Carla Saunders holds a wallaby similar to Wendell, the one who is still missing. Carla Saunders holds a wallaby similar to Wendell, the one who is still missing. (Rebecca Zandbergen/CBC)

A small wallaby was still missing Monday from an eastern Ontario zoo after escaping during a snowstorm last week. However, there was a suspected wallaby sighting near Westport, Ont., Sunday night.

Owners Carla and Gary Saunders are now offering a $1,000 reward for the safe return of Wendell, a three-year-old Bennett's red-necked wallaby who has been on the loose for five days from Saunders Country Critters in Oxford Station, Ont., about 45 kilometres south of Ottawa.

Wendell, who was born in captivity and hand-raised by the Saunders in an artificial pouch, escaped after a tree fell and breached the fence around his pen during a storm last Tuesday night.

As of Monday morning, the last suspected sighting of the wallaby was made by Tammis Pringle on Sunday night near Crow Lake, about 80 kilometres west of Oxford Station. She saw an animal at the side of the road as she was driving home from her job in Westport, Ont., around 6 p.m.

"And as I got close enough to it, it kind of sat back on its haunches and it looked at me," Pringle said. She said she wasn't sure what the animal was, but thought of Wendell as she passed it.

She turned around less than 50 metres later, but when she did so, it was gone.

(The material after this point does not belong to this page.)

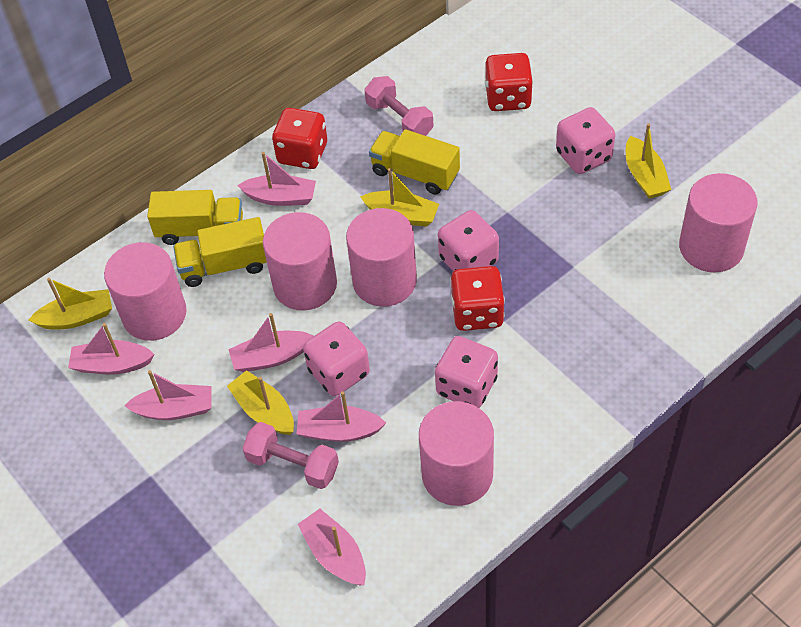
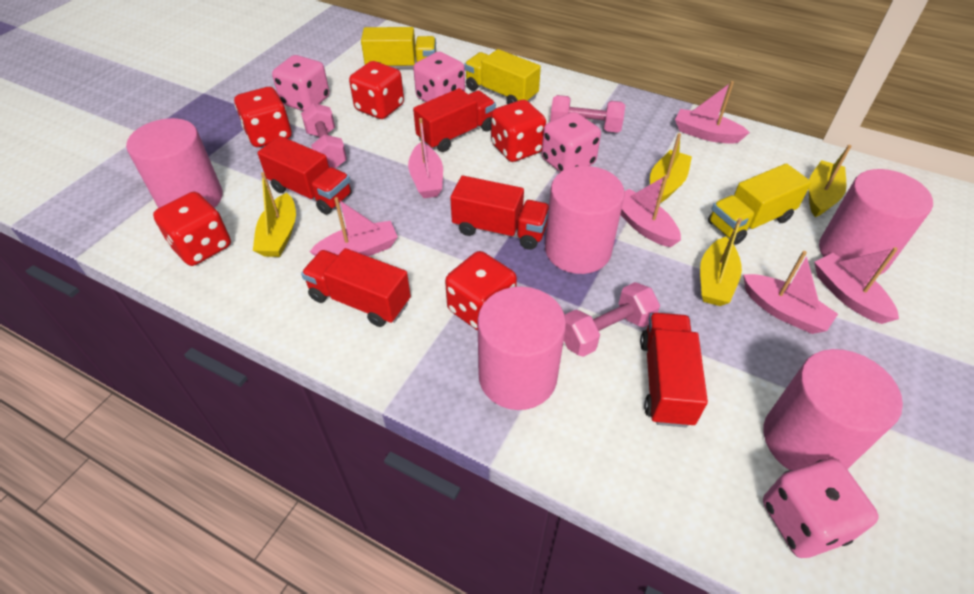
pink dumbbell: 2 -> 3
red dice: 3 -> 5
red truck: 0 -> 5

Gary Saunders said that before Pringle's sighting, the wallaby, which weighs about 20 kilograms and is about one metre tall, was last spotted Saturday night in Lombardy, outside Smiths Falls.

Deer hunting season opened Monday morning, and Saunders hopes a group of hunters will see him.

"They've all got radios. Hopefully they can surround him and catch him."

Won't go hungry

Saunders said he's not worried about Wendell going hungry or thirsty as there are lots of alfalfa fields, apple orchards and fresh water sources around, but he fears the wallaby could get hit by a car or fall prey to wolves or dogs.

Wendell had previously been seen near Athens on Thursday night, then Frankville.

Saunders Country Critters is home to 120 animals, including llamas, ring-tailed lemurs, fennec foxes and sulcata desert tortoises. It breeds many of the animals to sell to other zoos.

Wallabies and kangaroos are marsupials native to Australia that raise their young in pouches on their bodies.